RECORD EXCERPTS Start Marker

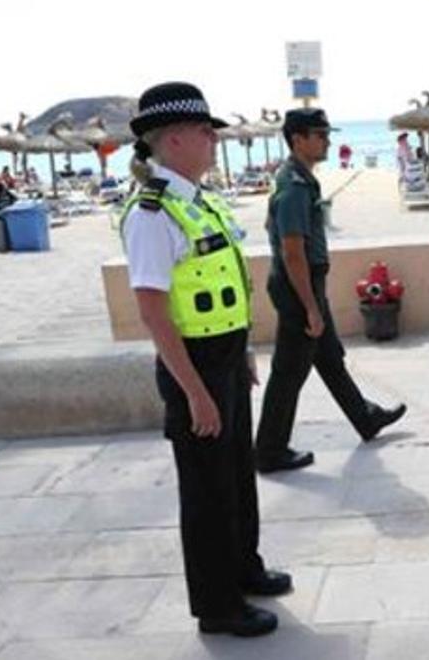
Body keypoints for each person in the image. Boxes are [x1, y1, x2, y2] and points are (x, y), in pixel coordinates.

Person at [120, 82, 290, 638]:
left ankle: (244, 568)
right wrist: (193, 391)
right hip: (190, 362)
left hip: (223, 354)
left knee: (236, 475)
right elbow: (152, 311)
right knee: (207, 491)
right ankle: (218, 605)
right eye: (203, 131)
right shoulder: (151, 212)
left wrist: (240, 352)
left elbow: (226, 281)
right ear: (172, 139)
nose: (213, 139)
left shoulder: (199, 199)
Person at [253, 108, 406, 473]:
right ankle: (269, 450)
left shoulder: (302, 180)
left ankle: (365, 418)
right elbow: (292, 253)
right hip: (298, 288)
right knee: (289, 372)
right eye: (320, 134)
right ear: (298, 140)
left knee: (329, 357)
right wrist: (310, 306)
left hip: (307, 284)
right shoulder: (293, 186)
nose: (327, 141)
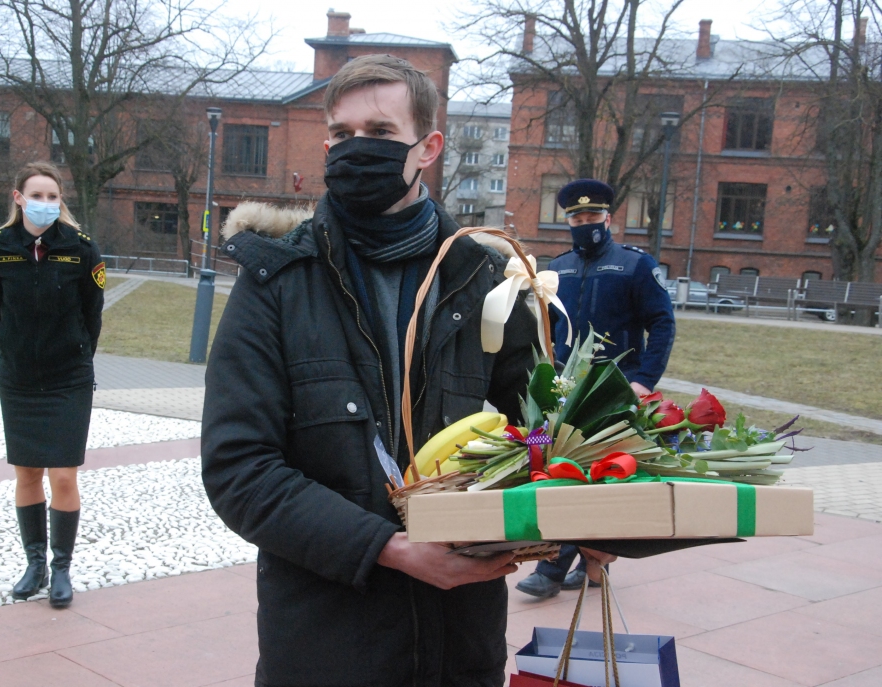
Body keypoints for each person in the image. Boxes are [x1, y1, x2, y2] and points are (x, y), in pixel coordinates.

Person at [201, 55, 614, 687]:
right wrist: (389, 549)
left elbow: (535, 433)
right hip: (325, 644)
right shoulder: (276, 281)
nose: (354, 150)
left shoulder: (491, 280)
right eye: (341, 134)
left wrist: (582, 505)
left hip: (458, 642)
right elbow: (238, 469)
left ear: (429, 147)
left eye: (379, 133)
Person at [516, 178, 675, 600]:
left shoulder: (634, 265)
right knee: (557, 464)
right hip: (566, 386)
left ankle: (554, 567)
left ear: (610, 218)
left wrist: (644, 380)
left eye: (592, 216)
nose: (584, 223)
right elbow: (548, 325)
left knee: (597, 472)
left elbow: (662, 323)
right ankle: (588, 563)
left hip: (615, 387)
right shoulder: (560, 266)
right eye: (576, 217)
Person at [0, 161, 105, 608]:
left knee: (64, 475)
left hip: (67, 378)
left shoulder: (81, 249)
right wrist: (19, 347)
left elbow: (93, 313)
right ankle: (33, 564)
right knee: (28, 472)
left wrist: (74, 353)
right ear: (18, 197)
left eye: (53, 197)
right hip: (18, 377)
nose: (47, 204)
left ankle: (60, 568)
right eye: (38, 195)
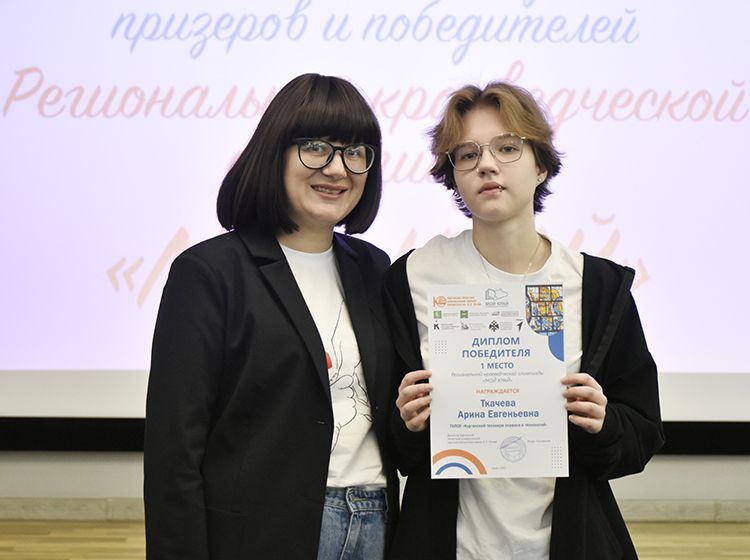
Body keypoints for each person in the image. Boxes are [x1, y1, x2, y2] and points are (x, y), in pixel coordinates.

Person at [384, 81, 664, 559]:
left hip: (571, 542)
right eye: (467, 154)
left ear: (541, 165)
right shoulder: (413, 277)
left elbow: (642, 433)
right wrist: (406, 422)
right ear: (453, 176)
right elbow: (393, 446)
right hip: (448, 544)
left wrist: (604, 422)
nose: (486, 164)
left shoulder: (594, 285)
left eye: (507, 148)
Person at [144, 73, 400, 560]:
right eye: (316, 148)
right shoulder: (210, 272)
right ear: (275, 152)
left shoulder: (374, 268)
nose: (337, 168)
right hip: (262, 533)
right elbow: (174, 449)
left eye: (355, 152)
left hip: (374, 520)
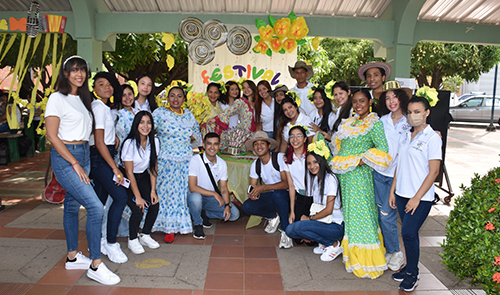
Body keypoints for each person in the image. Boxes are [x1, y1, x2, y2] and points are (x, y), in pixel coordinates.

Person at [45, 55, 119, 285]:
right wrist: (74, 163)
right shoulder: (57, 98)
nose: (79, 74)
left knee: (71, 206)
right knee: (96, 207)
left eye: (82, 70)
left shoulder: (83, 99)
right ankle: (96, 265)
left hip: (83, 153)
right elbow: (52, 136)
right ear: (65, 73)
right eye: (74, 70)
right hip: (66, 157)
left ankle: (72, 256)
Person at [329, 88, 392, 279]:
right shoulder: (349, 122)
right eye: (355, 101)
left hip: (361, 176)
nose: (358, 105)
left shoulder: (374, 123)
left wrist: (363, 159)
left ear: (370, 102)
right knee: (350, 215)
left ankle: (368, 261)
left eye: (362, 101)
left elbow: (383, 148)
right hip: (346, 177)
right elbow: (339, 145)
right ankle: (352, 257)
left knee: (363, 215)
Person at [389, 95, 442, 292]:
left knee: (409, 233)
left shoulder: (432, 138)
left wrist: (416, 197)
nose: (413, 116)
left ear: (427, 113)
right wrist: (393, 190)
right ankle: (409, 267)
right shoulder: (405, 134)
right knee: (409, 235)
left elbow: (434, 172)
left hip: (420, 197)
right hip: (402, 194)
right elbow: (399, 165)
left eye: (417, 112)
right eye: (410, 112)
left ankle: (413, 273)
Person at [152, 82, 202, 242]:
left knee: (180, 194)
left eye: (179, 96)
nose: (175, 99)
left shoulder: (188, 114)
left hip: (185, 161)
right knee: (165, 193)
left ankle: (177, 225)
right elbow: (147, 130)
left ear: (184, 99)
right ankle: (165, 226)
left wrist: (188, 142)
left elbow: (197, 138)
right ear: (167, 98)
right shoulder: (159, 113)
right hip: (166, 160)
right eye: (172, 95)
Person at [89, 71, 128, 264]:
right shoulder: (99, 107)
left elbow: (103, 136)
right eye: (101, 84)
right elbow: (98, 141)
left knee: (99, 202)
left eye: (109, 84)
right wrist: (114, 167)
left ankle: (98, 242)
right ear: (94, 88)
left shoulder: (103, 107)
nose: (106, 87)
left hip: (103, 155)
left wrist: (114, 138)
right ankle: (111, 243)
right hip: (100, 159)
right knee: (120, 196)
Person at [373, 81, 412, 272]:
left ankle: (396, 252)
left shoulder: (409, 122)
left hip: (398, 177)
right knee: (381, 214)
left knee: (388, 215)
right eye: (387, 98)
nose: (391, 101)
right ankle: (389, 250)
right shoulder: (382, 121)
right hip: (378, 174)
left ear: (401, 98)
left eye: (394, 96)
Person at [286, 138, 344, 262]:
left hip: (335, 225)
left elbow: (329, 210)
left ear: (322, 161)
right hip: (323, 222)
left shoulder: (330, 179)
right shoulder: (316, 180)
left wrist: (309, 220)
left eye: (315, 162)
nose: (312, 166)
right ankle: (324, 242)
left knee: (298, 227)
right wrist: (307, 227)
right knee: (291, 230)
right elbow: (315, 205)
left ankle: (333, 245)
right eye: (308, 163)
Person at [241, 131, 290, 248]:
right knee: (247, 206)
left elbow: (286, 184)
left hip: (286, 196)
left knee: (278, 194)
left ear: (269, 146)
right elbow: (253, 186)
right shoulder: (255, 164)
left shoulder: (279, 158)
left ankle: (285, 231)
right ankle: (272, 216)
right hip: (271, 196)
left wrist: (263, 187)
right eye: (256, 144)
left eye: (262, 143)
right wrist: (252, 194)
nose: (259, 146)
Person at [121, 111, 161, 254]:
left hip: (143, 176)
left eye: (148, 122)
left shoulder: (154, 141)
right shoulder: (129, 143)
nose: (145, 126)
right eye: (142, 122)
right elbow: (129, 172)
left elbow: (153, 167)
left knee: (154, 203)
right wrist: (138, 196)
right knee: (138, 208)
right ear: (136, 124)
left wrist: (152, 191)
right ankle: (132, 239)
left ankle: (145, 234)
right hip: (127, 179)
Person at [187, 132, 240, 239]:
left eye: (215, 144)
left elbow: (224, 188)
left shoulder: (222, 163)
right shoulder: (195, 160)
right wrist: (215, 194)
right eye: (209, 144)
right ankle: (198, 224)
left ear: (219, 146)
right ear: (204, 145)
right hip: (195, 195)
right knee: (196, 199)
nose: (212, 147)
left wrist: (227, 205)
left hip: (210, 199)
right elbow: (193, 187)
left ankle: (204, 214)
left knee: (234, 214)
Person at [211, 81, 255, 151]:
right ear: (227, 90)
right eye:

RECORD EXCERPTS End Marker

__WHAT NEEDS TO BE DONE__: Using only the entries above, output the line with "nose: (106, 87)", the line with "left ankle: (145, 234)", and all lines between them, exactly as they stand.

__OUTPUT OF THE TASK__:
nose: (106, 87)
left hip: (103, 155)
left wrist: (114, 138)
right ankle: (111, 243)
right hip: (100, 159)
right knee: (120, 196)
Person at [373, 81, 412, 272]:
left ankle: (396, 252)
left shoulder: (409, 122)
left hip: (398, 177)
right knee: (381, 214)
left knee: (388, 215)
right eye: (387, 98)
nose: (391, 101)
right ankle: (389, 250)
right shoulder: (382, 121)
right hip: (378, 174)
left ear: (401, 98)
left eye: (394, 96)
Person at [286, 138, 344, 262]:
left hip: (335, 225)
left elbow: (329, 210)
left ear: (322, 161)
right hip: (323, 222)
left shoulder: (330, 179)
right shoulder: (316, 180)
left wrist: (309, 220)
left eye: (315, 162)
nose: (312, 166)
right ankle: (324, 242)
left knee: (298, 227)
right wrist: (307, 227)
right knee: (291, 230)
right elbow: (315, 205)
left ankle: (333, 245)
right eye: (308, 163)
Person at [241, 131, 290, 248]:
right knee: (247, 206)
left elbow: (286, 184)
left hip: (286, 196)
left knee: (278, 194)
left ear: (269, 146)
right elbow: (253, 186)
right shoulder: (255, 164)
left shoulder: (279, 158)
left ankle: (285, 231)
right ankle: (272, 216)
right hip: (271, 196)
left wrist: (263, 187)
right eye: (256, 144)
left eye: (262, 143)
right wrist: (252, 194)
nose: (259, 146)
Person at [121, 111, 161, 254]:
left hip: (143, 176)
left eye: (148, 122)
left shoulder: (154, 141)
right shoulder: (129, 143)
nose: (145, 126)
right eye: (142, 122)
right elbow: (129, 172)
left elbow: (153, 167)
left knee: (154, 203)
right wrist: (138, 196)
right knee: (138, 208)
right ear: (136, 124)
left wrist: (152, 191)
right ankle: (132, 239)
left ankle: (145, 234)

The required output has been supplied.